» **Written request A**: Name the main steps of parallel programming given in the text on parallel programming in C#.

» **Extract to read**:
Rob Cook


Home | Donate

Parallel programming in C#


2021-01-25

Parallel programming is not the same as asynchronous programming. Parallel is about things happening at the same time, asynchronous is about avoiding blocking a thread. Asynchronous code could run all on one thread, parallel code will run on multiple threads.

Parallel programming consists of three main steps: partitioning, executing, and collating results. There are different types of parallel constructs in .NET that do some or all of these steps for you.

PLINQ

Any LINQ query can be tunred into a parallel one by calling AsParallel() on the input sequence. Subsequent LINQ calls will be bound to parallel versions of those operations. Not all operations can be successfully parallelised. In particular try and avoid indexed versions of: Select, SelectMany, and ElementAt. Grouping and set operations can also be expensive to perform.

PLINQ partitions and collates data for you, all you need do is specify the query to run. Note that your query may still run sequentially in full or in part, this is down to the framework trying to optimise the query.


// Searching for words in a really big list.

var query = reallyBigListOfWords
    .AsParallel()

» **Written request B**: In the records, rewrite as a numbered list the part that opens with the line containing "text Patikrinau įvestus" and closes with the line containing "461, 1122, 489]", omitting blank lines.

Source data
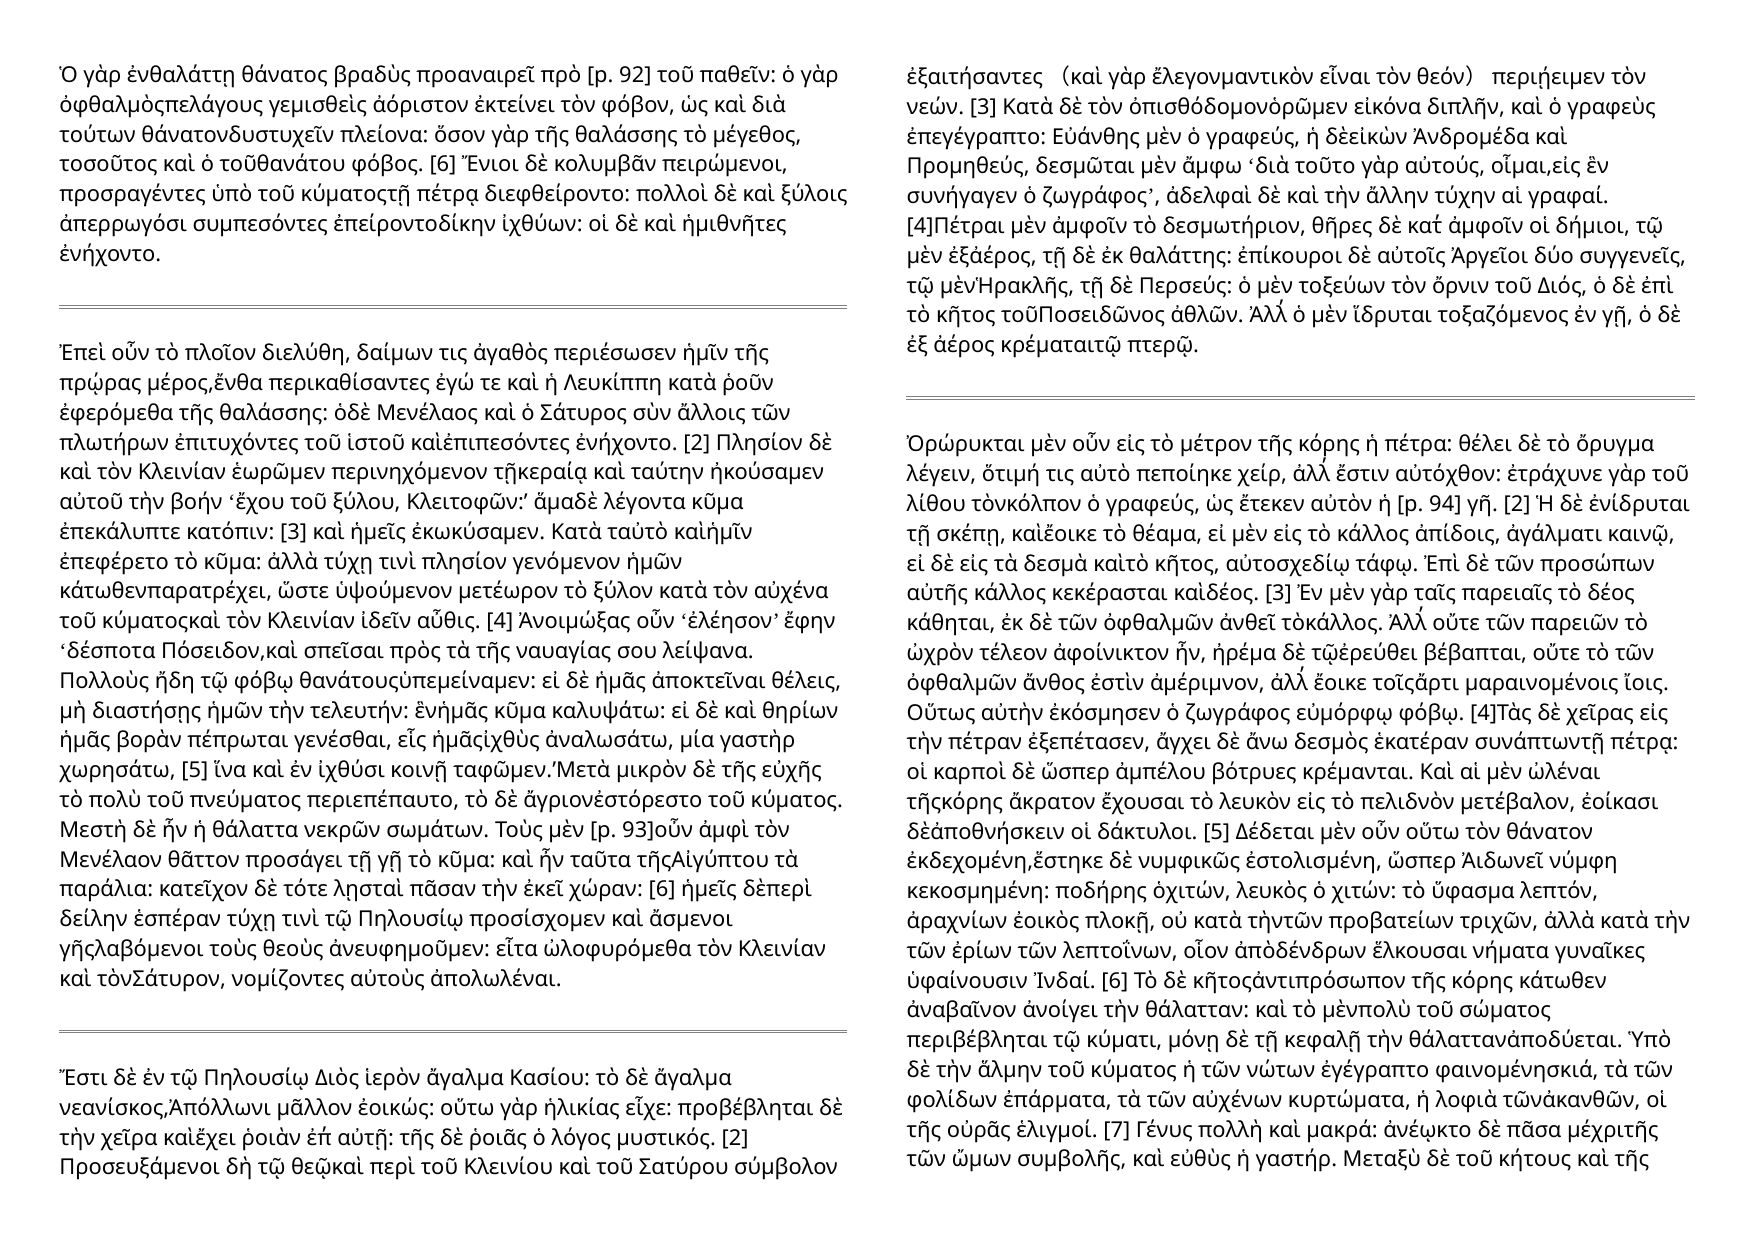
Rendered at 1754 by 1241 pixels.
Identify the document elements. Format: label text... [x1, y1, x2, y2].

text ἐξαιτήσαντες （καὶ γὰρ ἔλεγονμαντικὸν εἶναι τὸν θεόν） περιῄειμεν τὸν νεών. [3] Κατὰ δὲ τὸν ὀπισθόδομονὁρῶμεν εἰκόνα διπλῆν, καὶ ὁ γραφεὺς ἐπεγέγραπτο: Εὐάνθης μὲν ὁ γραφεύς, ἡ δὲεἰκὼν Ἀνδρομέδα καὶ Προμηθεύς, δεσμῶται μὲν ἄμφω ‘διὰ τοῦτο γὰρ αὐτούς, οἶμαι,εἰς ἓν συνήγαγεν ὁ ζωγράφος’, ἀδελφαὶ δὲ καὶ τὴν ἄλλην τύχην αἱ γραφαί. [4]Πέτραι μὲν ἀμφοῖν τὸ δεσμωτήριον, θῆρες δὲ κατ̓ ἀμφοῖν οἱ δήμιοι, τῷ μὲν ἐξἀέρος, τῇ δὲ ἐκ θαλάττης: ἐπίκουροι δὲ αὐτοῖς Ἀργεῖοι δύο συγγενεῖς, τῷ μὲνἩρακλῆς, τῇ δὲ Περσεύς: ὁ μὲν τοξεύων τὸν ὄρνιν τοῦ Διός, ὁ δὲ ἐπὶ τὸ κῆτος τοῦΠοσειδῶνος ἀθλῶν. Ἀλλ̓ ὁ μὲν ἵδρυται τοξαζόμενος ἐν γῇ, ὁ δὲ ἐξ ἀέρος κρέματαιτῷ πτερῷ. [906, 59, 1695, 359]
text Ἔστι δὲ ἐν τῷ Πηλουσίῳ Διὸς ἱερὸν ἄγαλμα Κασίου: τὸ δὲ ἄγαλμα νεανίσκος,Ἀπόλλωνι μᾶλλον ἐοικώς: οὕτω γὰρ ἡλικίας εἶχε: προβέβληται δὲ τὴν χεῖρα καὶἔχει ῥοιὰν ἐπ̓ αὐτῇ: τῆς δὲ ῥοιᾶς ὁ λόγος μυστικός. [2] Προσευξάμενοι δὴ τῷ θεῷκαὶ περὶ τοῦ Κλεινίου καὶ τοῦ Σατύρου σύμβολον [59, 1062, 847, 1181]
text Ὀρώρυκται μὲν οὖν εἰς τὸ μέτρον τῆς κόρης ἡ πέτρα: θέλει δὲ τὸ ὄρυγμα λέγειν, ὅτιμή τις αὐτὸ πεποίηκε χείρ, ἀλλ̓ ἔστιν αὐτόχθον: ἐτράχυνε γὰρ τοῦ λίθου τὸνκόλπον ὁ γραφεύς, ὡς ἔτεκεν αὐτὸν ἡ [p. 94] γῆ. [2] Ἡ δὲ ἐνίδρυται τῇ σκέπῃ, καὶἔοικε τὸ θέαμα, εἰ μὲν εἰς τὸ κάλλος ἀπίδοις, ἀγάλματι καινῷ, εἰ δὲ εἰς τὰ δεσμὰ καὶτὸ κῆτος, αὐτοσχεδίῳ τάφῳ. Ἐπὶ δὲ τῶν προσώπων αὐτῆς κάλλος κεκέρασται καὶδέος. [3] Ἐν μὲν γὰρ ταῖς παρειαῖς τὸ δέος κάθηται, ἐκ δὲ τῶν ὀφθαλμῶν ἀνθεῖ τὸκάλλος. Ἀλλ̓ οὔτε τῶν παρειῶν τὸ ὠχρὸν τέλεον ἀφοίνικτον ἦν, ἠρέμα δὲ τῷἐρεύθει βέβαπται, οὔτε τὸ τῶν ὀφθαλμῶν ἄνθος ἐστὶν ἀμέριμνον, ἀλλ̓ ἔοικε τοῖςἄρτι μαραινομένοις ἴοις. Οὕτως αὐτὴν ἐκόσμησεν ὁ ζωγράφος εὐμόρφῳ φόβῳ. [4]Τὰς δὲ χεῖρας εἰς τὴν πέτραν ἐξεπέτασεν, ἄγχει δὲ ἄνω δεσμὸς ἑκατέραν συνάπτωντῇ πέτρᾳ: οἱ καρποὶ δὲ ὥσπερ ἀμπέλου βότρυες κρέμανται. Καὶ αἱ μὲν ὠλέναι τῆςκόρης ἄκρατον ἔχουσαι τὸ λευκὸν εἰς τὸ πελιδνὸν μετέβαλον, ἐοίκασι δὲἀποθνήσκειν οἱ δάκτυλοι. [5] Δέδεται μὲν οὖν οὕτω τὸν θάνατον ἐκδεχομένη,ἕστηκε δὲ νυμφικῶς ἐστολισμένη, ὥσπερ Ἀιδωνεῖ νύμφη κεκοσμημένη: ποδήρης ὁχιτών, λευκὸς ὁ χιτών: τὸ ὕφασμα λεπτόν, ἀραχνίων ἐοικὸς πλοκῇ, οὐ κατὰ τὴντῶν προβατείων τριχῶν, ἀλλὰ κατὰ τὴν τῶν ἐρίων τῶν λεπτοΐνων, οἷον ἀπὸδένδρων ἕλκουσαι νήματα γυναῖκες ὑφαίνουσιν Ἰνδαί. [6] Τὸ δὲ κῆτοςἀντιπρόσωπον τῆς κόρης κάτωθεν ἀναβαῖνον ἀνοίγει τὴν θάλατταν: καὶ τὸ μὲνπολὺ τοῦ σώματος περιβέβληται τῷ κύματι, μόνῃ δὲ τῇ κεφαλῇ τὴν θάλαττανἀποδύεται. Ὑπὸ δὲ τὴν ἅλμην τοῦ κύματος ἡ τῶν νώτων ἐγέγραπτο φαινομένησκιά, τὰ τῶν φολίδων ἐπάρματα, τὰ τῶν αὐχένων κυρτώματα, ἡ λοφιὰ τῶνἀκανθῶν, οἱ τῆς οὐρᾶς ἑλιγμοί. [7] Γένυς πολλὴ καὶ μακρά: ἀνέῳκτο δὲ πᾶσα μέχριτῆς τῶν ὤμων συμβολῆς, καὶ εὐθὺς ἡ γαστήρ. Μεταξὺ δὲ τοῦ κήτους καὶ τῆς [906, 428, 1695, 1173]
text Ἐπεὶ οὖν τὸ πλοῖον διελύθη, δαίμων τις ἀγαθὸς περιέσωσεν ἡμῖν τῆς πρῴρας μέρος,ἔνθα περικαθίσαντες ἐγώ τε καὶ ἡ Λευκίππη κατὰ ῥοῦν ἐφερόμεθα τῆς θαλάσσης: ὁδὲ Μενέλαος καὶ ὁ Σάτυρος σὺν ἄλλοις τῶν πλωτήρων ἐπιτυχόντες τοῦ ἱστοῦ καὶἐπιπεσόντες ἐνήχοντο. [2] Πλησίον δὲ καὶ τὸν Κλεινίαν ἑωρῶμεν περινηχόμενον τῇκεραίᾳ καὶ ταύτην ἠκούσαμεν αὐτοῦ τὴν βοήν ‘ἔχου τοῦ ξύλου, Κλειτοφῶν:’ ἅμαδὲ λέγοντα κῦμα ἐπεκάλυπτε κατόπιν: [3] καὶ ἡμεῖς ἐκωκύσαμεν. Κατὰ ταὐτὸ καὶἡμῖν ἐπεφέρετο τὸ κῦμα: ἀλλὰ τύχῃ τινὶ πλησίον γενόμενον ἡμῶν κάτωθενπαρατρέχει, ὥστε ὑψούμενον μετέωρον τὸ ξύλον κατὰ τὸν αὐχένα τοῦ κύματοςκαὶ τὸν Κλεινίαν ἰδεῖν αὖθις. [4] Ἀνοιμώξας οὖν ‘ἐλέησον’ ἔφην ‘δέσποτα Πόσειδον,καὶ σπεῖσαι πρὸς τὰ τῆς ναυαγίας σου λείψανα. Πολλοὺς ἤδη τῷ φόβῳ θανάτουςὑπεμείναμεν: εἰ δὲ ἡμᾶς ἀποκτεῖναι θέλεις, μὴ διαστήσῃς ἡμῶν τὴν τελευτήν: ἓνἡμᾶς κῦμα καλυψάτω: εἰ δὲ καὶ θηρίων ἡμᾶς βορὰν πέπρωται γενέσθαι, εἷς ἡμᾶςἰχθὺς ἀναλωσάτω, μία γαστὴρ χωρησάτω, [5] ἵνα καὶ ἐν ἰχθύσι κοινῇ ταφῶμεν.’Μετὰ μικρὸν δὲ τῆς εὐχῆς τὸ πολὺ τοῦ πνεύματος περιεπέπαυτο, τὸ δὲ ἄγριονἐστόρεστο τοῦ κύματος. Μεστὴ δὲ ἦν ἡ θάλαττα νεκρῶν σωμάτων. Τοὺς μὲν [p. 93]οὖν ἀμφὶ τὸν Μενέλαον θᾶττον προσάγει τῇ γῇ τὸ κῦμα: καὶ ἦν ταῦτα τῆςΑἰγύπτου τὰ παράλια: κατεῖχον δὲ τότε λῃσταὶ πᾶσαν τὴν ἐκεῖ χώραν: [6] ἡμεῖς δὲπερὶ δείλην ἑσπέραν τύχῃ τινὶ τῷ Πηλουσίῳ προσίσχομεν καὶ ἄσμενοι γῆςλαβόμενοι τοὺς θεοὺς ἀνευφημοῦμεν: εἶτα ὠλοφυρόμεθα τὸν Κλεινίαν καὶ τὸνΣάτυρον, νομίζοντες αὐτοὺς ἀπολωλέναι. [59, 337, 847, 992]
text Ὁ γὰρ ἐνθαλάττῃ θάνατος βραδὺς προαναιρεῖ πρὸ [p. 92] τοῦ παθεῖν: ὁ γὰρ ὀφθαλμὸςπελάγους γεμισθεὶς ἀόριστον ἐκτείνει τὸν φόβον, ὡς καὶ διὰ τούτων θάνατονδυστυχεῖν πλείονα: ὅσον γὰρ τῆς θαλάσσης τὸ μέγεθος, τοσοῦτος καὶ ὁ τοῦθανάτου φόβος. [6] Ἔνιοι δὲ κολυμβᾶν πειρώμενοι, προσραγέντες ὑπὸ τοῦ κύματοςτῇ πέτρᾳ διεφθείροντο: πολλοὶ δὲ καὶ ξύλοις ἀπερρωγόσι συμπεσόντες ἐπείροντοδίκην ἰχθύων: οἱ δὲ καὶ ἡμιθνῆτες ἐνήχοντο. [59, 59, 847, 268]
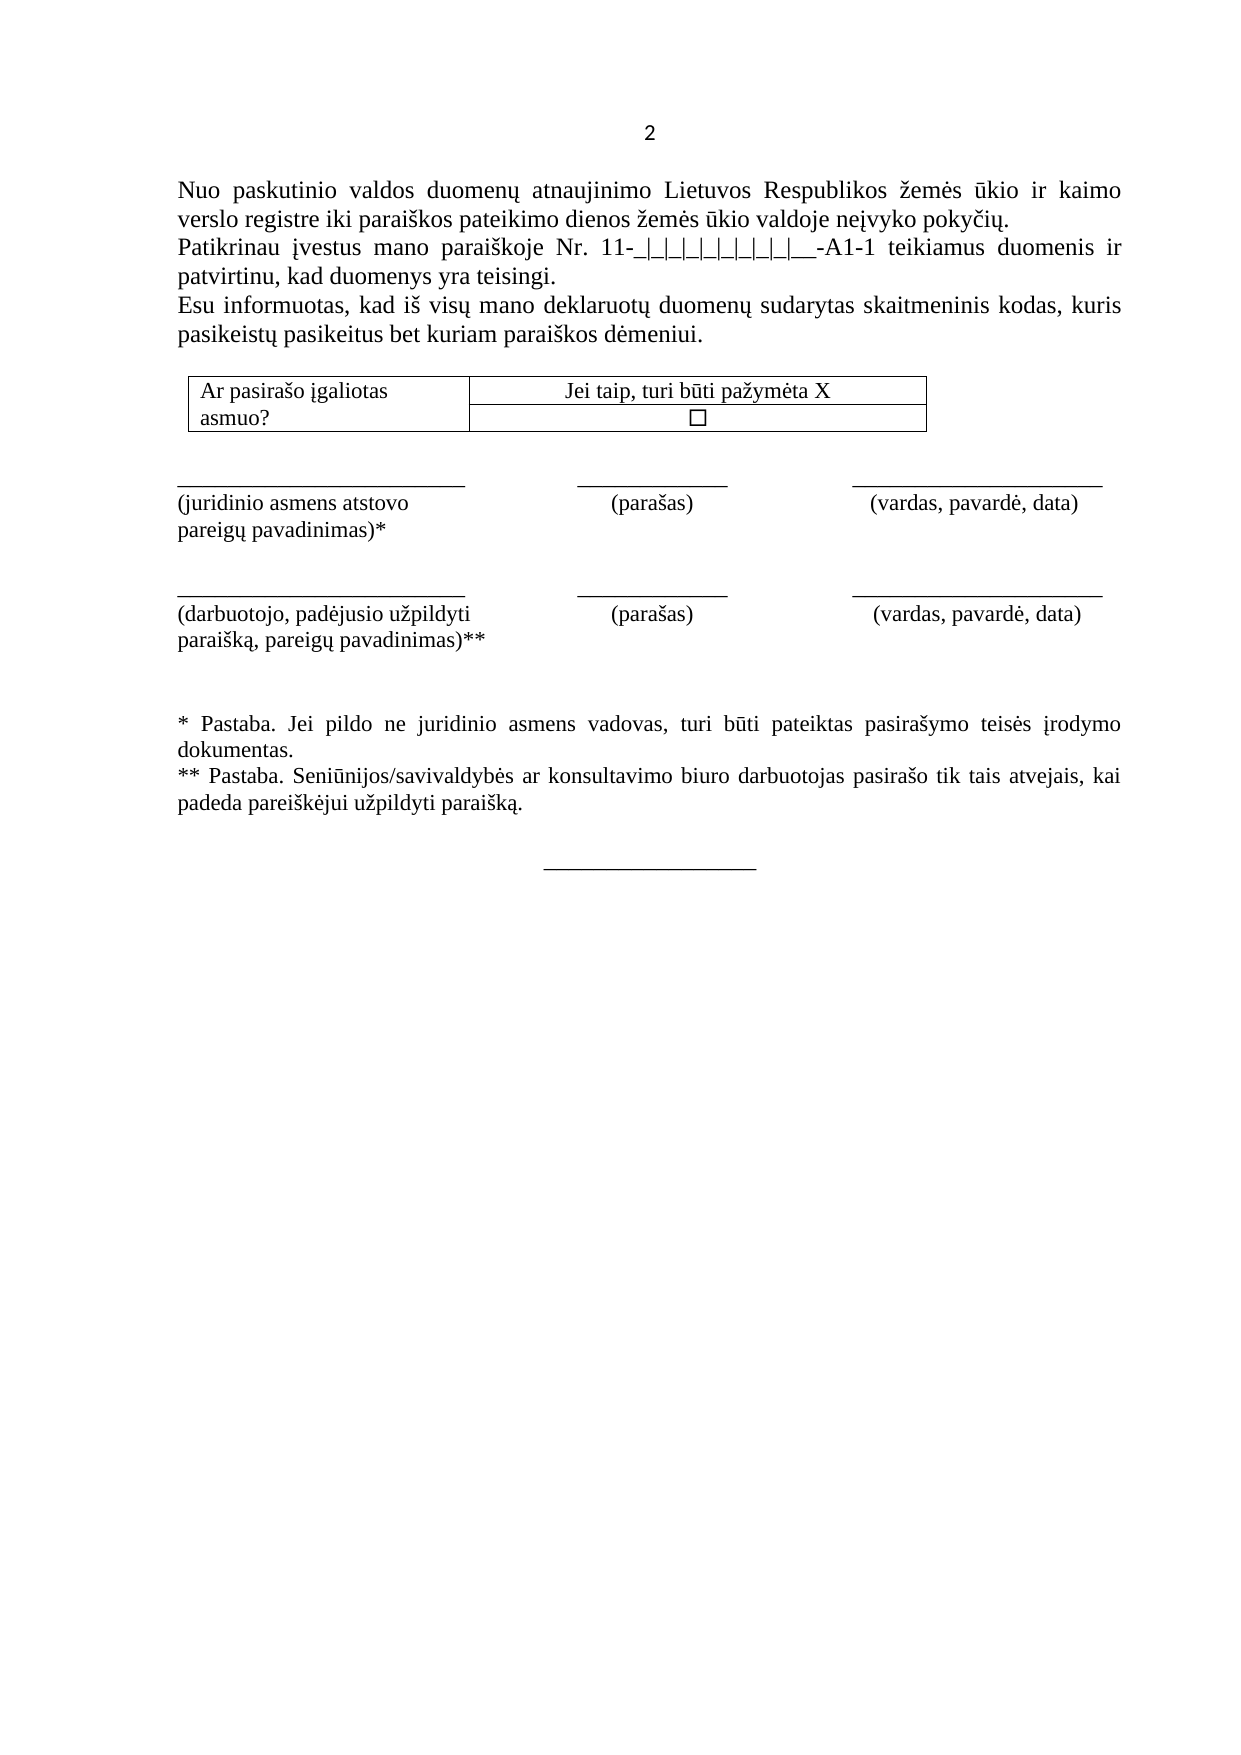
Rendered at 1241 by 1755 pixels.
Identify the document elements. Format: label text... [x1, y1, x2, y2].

text Patikrinau įvestus mano paraiškoje Nr. 11-_|_|_|_|_|_|_|_|_|__-A1-1 teikiamus duomenis ir patvirtinu, kad duomenys yra teisingi. [177, 232, 1122, 290]
text _________________ [177, 844, 1122, 873]
text paraišką, pareigų pavadinimas)** [177, 626, 1122, 652]
table_header Ar pasirašo įgaliotas asmuo? [189, 377, 469, 431]
text _______________________ ____________ ____________________ [177, 461, 1122, 489]
text pareigų pavadinimas)* [177, 516, 1122, 542]
text ** Pastaba. Seniūnijos/savivaldybės ar konsultavimo biuro darbuotojas pasirašo tik tais atvejais, kai padeda pareiškėjui užpildyti paraišką. [177, 763, 1122, 815]
text Esu informuotas, kad iš visų mano deklaruotų duomenų sudarytas skaitmeninis kodas, kuris pasikeistų pasikeitus bet kuriam paraiškos dėmeniui. [177, 290, 1122, 347]
table_cell [] [470, 405, 926, 431]
table_header Jei taip, turi būti pažymėta X [470, 377, 926, 403]
text (juridinio asmens atstovo (parašas) (vardas, pavardė, data) [177, 489, 1122, 516]
text (darbuotojo, padėjusio užpildyti (parašas) (vardas, pavardė, data) [177, 600, 1122, 626]
text * Pastaba. Jei pildo ne juridinio asmens vadovas, turi būti pateiktas pasirašymo teisės įrodymo dokumentas. [177, 710, 1122, 763]
text Nuo paskutinio valdos duomenų atnaujinimo Lietuvos Respublikos žemės ūkio ir kaimo verslo registre iki paraiškos pateikimo dienos žemės ūkio valdoje neįvyko pokyčių. [177, 175, 1122, 232]
text _______________________ ____________ ____________________ [177, 571, 1122, 600]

» **Exercise output A**:
1. Partitioning
2. Executing
3. Collating results

» **Exercise output B**:
1. text Patikrinau įvestus mano paraiškoje Nr. 11-_|_|_|_|_|_|_|_|_|__-A1-1 teikiamus duomenis ir patvirtinu, kad duomenys yra teisingi. [177, 232, 1122, 290]
2. text _________________ [177, 844, 1122, 873]
3. text paraišką, pareigų pavadinimas)** [177, 626, 1122, 652]
4. table_header Ar pasirašo įgaliotas asmuo? [189, 377, 469, 431]
5. text _______________________ ____________ ____________________ [177, 461, 1122, 489]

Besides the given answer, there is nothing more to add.